What it has brought me is that I’m no longer afraid of making mistakes. I do my best and hope for a happy ending. Whatever happens, I am totally The Shit. Which doesn’t mean that I can do everything, there are many things that I absolutely can not do. And a lot of things you really don’t want me to do. And I think that’s completely okay. I’m okay with that.

I electrocuted myself several times, on multiple occasions, before accepting that I should stay away from anything to do with electric wiring.
I admit, sometimes it takes me some time to be ‘okay with it’.

Oh, if I ever tell you I’m going to repair my car, please stop me

Kryptonite

It was hard for me to accept that at the core of my darkness, I am ruthless and will show no mercy. I will not back down. I will never surrender. I will end up dead before I admit defeat.

I don’t fear that part of myself.

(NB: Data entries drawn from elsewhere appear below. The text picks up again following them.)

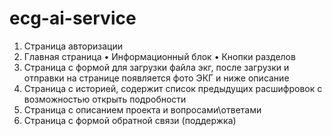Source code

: # ecg-ai-service
1)  Страница авторизации
2)  Главная страница
•  Информационный блок
•  Кнопки разделов
3)  Страница с формой для загрузки файла экг, после загрузки и отправки на странице появляется фото ЭКГ и ниже описание
4)  Страница с историей, содержит список предыдущих расшифровок с возможностью открыть подробности
5)  Страница с описанием проекта и вопросами\ответами
6)  Страница с формой обратной связи (поддержка)
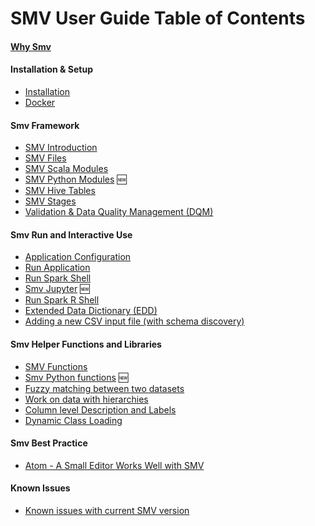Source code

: # SMV User Guide Table of Contents

#### [Why Smv](why_smv.md)
#### Installation & Setup
  * [Installation](smv_install.md)
  * [Docker](docker.md)

#### Smv Framework
  * [SMV Introduction](smv_intro.md)
  * [SMV Files](smv_file.md)
  * [SMV Scala Modules](smv_module.md)
  * [SMV Python Modules](smv_module_python.md) :new:
  * [SMV Hive Tables](smv_hive.md)
  * [SMV Stages](smv_stages.md)
  * [Validation & Data Quality Management (DQM)](dqm.md)

#### Smv Run and Interactive Use
  * [Application Configuration](app_config.md)
  * [Run Application](run_app.md)
  * [Run Spark Shell](run_shell.md)
  * [Smv Jupyter](smv_jupyter.md) :new:
  * [Run Spark R Shell](smv_r.md)
  * [Extended Data Dictionary (EDD)](edd.md)
  * [Adding a new CSV input file (with schema discovery)](schema_discovery.md)

#### Smv Helper Functions and Libraries
  * [SMV Functions](functions.md)
  * [Smv Python functions](smv_python_funcs.md) :new:
  * [Fuzzy matching between two datasets](smv_entity_matcher.md)
  * [Work on data with hierarchies](smv_hier.md)
  * [Column level Description and Labels](smv_desc_label.md)
  * [Dynamic Class Loading](class_loader.md)

#### Smv Best Practice
  * [Atom - A Small Editor Works Well with SMV](atom.md)

#### Known Issues
  * [Known issues with current SMV version](known_issues.md)
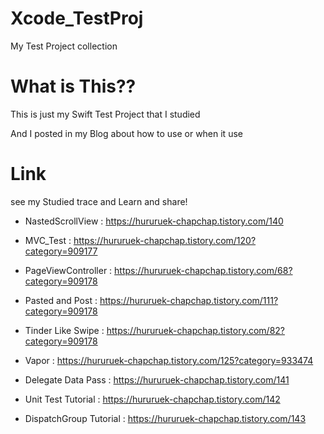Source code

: # Xcode_TestProj
 My Test Project collection
 
# What is This??
This is just my Swift Test Project that I studied

And I posted in my Blog about how to use or when it use

# Link

see my Studied trace and Learn and share!

+ NastedScrollView : https://hururuek-chapchap.tistory.com/140

+ MVC_Test : https://hururuek-chapchap.tistory.com/120?category=909177

+ PageViewController : https://hururuek-chapchap.tistory.com/68?category=909178

+ Pasted and Post : https://hururuek-chapchap.tistory.com/111?category=909178

+ Tinder Like Swipe : https://hururuek-chapchap.tistory.com/82?category=909178

+ Vapor : https://hururuek-chapchap.tistory.com/125?category=933474

+ Delegate Data Pass : https://hururuek-chapchap.tistory.com/141

+ Unit Test Tutorial : https://hururuek-chapchap.tistory.com/142

+ DispatchGroup Tutorial : https://hururuek-chapchap.tistory.com/143
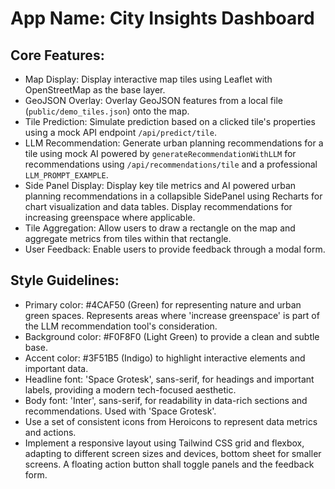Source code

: # **App Name**: City Insights Dashboard

## Core Features:

- Map Display: Display interactive map tiles using Leaflet with OpenStreetMap as the base layer.
- GeoJSON Overlay: Overlay GeoJSON features from a local file (`public/demo_tiles.json`) onto the map.
- Tile Prediction: Simulate prediction based on a clicked tile's properties using a mock API endpoint `/api/predict/tile`.
- LLM Recommendation: Generate urban planning recommendations for a tile using mock AI powered by `generateRecommendationWithLLM` for recommendations using `/api/recommendations/tile` and a professional `LLM_PROMPT_EXAMPLE`.
- Side Panel Display: Display key tile metrics and AI powered urban planning recommendations in a collapsible SidePanel using Recharts for chart visualization and data tables. Display recommendations for increasing greenspace where applicable.
- Tile Aggregation: Allow users to draw a rectangle on the map and aggregate metrics from tiles within that rectangle.
- User Feedback: Enable users to provide feedback through a modal form.

## Style Guidelines:

- Primary color: #4CAF50 (Green) for representing nature and urban green spaces. Represents areas where 'increase greenspace' is part of the LLM recommendation tool's consideration.
- Background color: #F0F8F0 (Light Green) to provide a clean and subtle base.
- Accent color: #3F51B5 (Indigo) to highlight interactive elements and important data.
- Headline font: 'Space Grotesk', sans-serif, for headings and important labels, providing a modern tech-focused aesthetic.
- Body font: 'Inter', sans-serif, for readability in data-rich sections and recommendations. Used with 'Space Grotesk'.
- Use a set of consistent icons from Heroicons to represent data metrics and actions.
- Implement a responsive layout using Tailwind CSS grid and flexbox, adapting to different screen sizes and devices, bottom sheet for smaller screens. A floating action button shall toggle panels and the feedback form.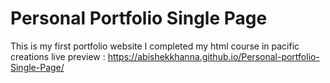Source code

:# Personal Portfolio Single Page
This is my first portfolio website
I completed my html course in pacific creations 
live preview : https://abishekkhanna.github.io/Personal-portfolio-Single-Page/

I just know it’s there if I need it. I hope I never will because I know it would destroy me, one way or another.

My darkness fuels my power but it’s also my kryptonite.

The opposite to my softness and gentleness is my ruthlessness. I will never be cruel but I will not show mercy either.

Without my sensitivity to balance it out, I would be an accident waiting to happen.

Ruthless Queen

I don’t hold grudges. If you did me wrong, thats on you, not me. Even if it was intentional, Im fast on forgiveness because my own track record is far from clean.

But

If the mistake is not acknowledged or my feelings around it are dismissed, if you treat me any less then an equal human being, I get vicious. I will get even with you, even if I have to wait years for the opportunity to occur.

Stab me in the back and I’ll punch you in the face

I will not hurt you just to hurt you. That is too easy. I will simply tell you what you did and why you did it. I will tear down every illusion you ever created about yourself in order to survive and shove it in your face.

I will show you yourself in all your naked ugliness and you will not like it. Maybe at some point in time you will understand it was a gift but I’m pretty sure you wont.

I’m pretty sure you will carry the mirror I handed you for a very long time and you will never forget my name. This is my ultimate revenge.

Its not something Im proud or ashamed of, its how I operate. I believe everyone has the right to have all the information, especially regarding themselves.

When need be, Im ruthless.

Hero [Little Things]

Yesterday my car broke down; in the middle of a crossroad, at peak hour, in the pouring rain, in the dark.

The moment my mind started racing going through my options, a big shadow appeared next to me and this huge guy, with the kindest face ever, said ‘Hey there, you look like you could use some help?’

After we got the car to safer ground I told him he was my absolute hero for the day and that I really appreciated his help. He answered ‘You know, I love my wife so very much, she’s a really good person. She would have wanted me to help you out, so I did’.

Today will be about figuring out what to do with my car, get it towed, hopefully repaired. Whatever it is, I will accept it with a smile.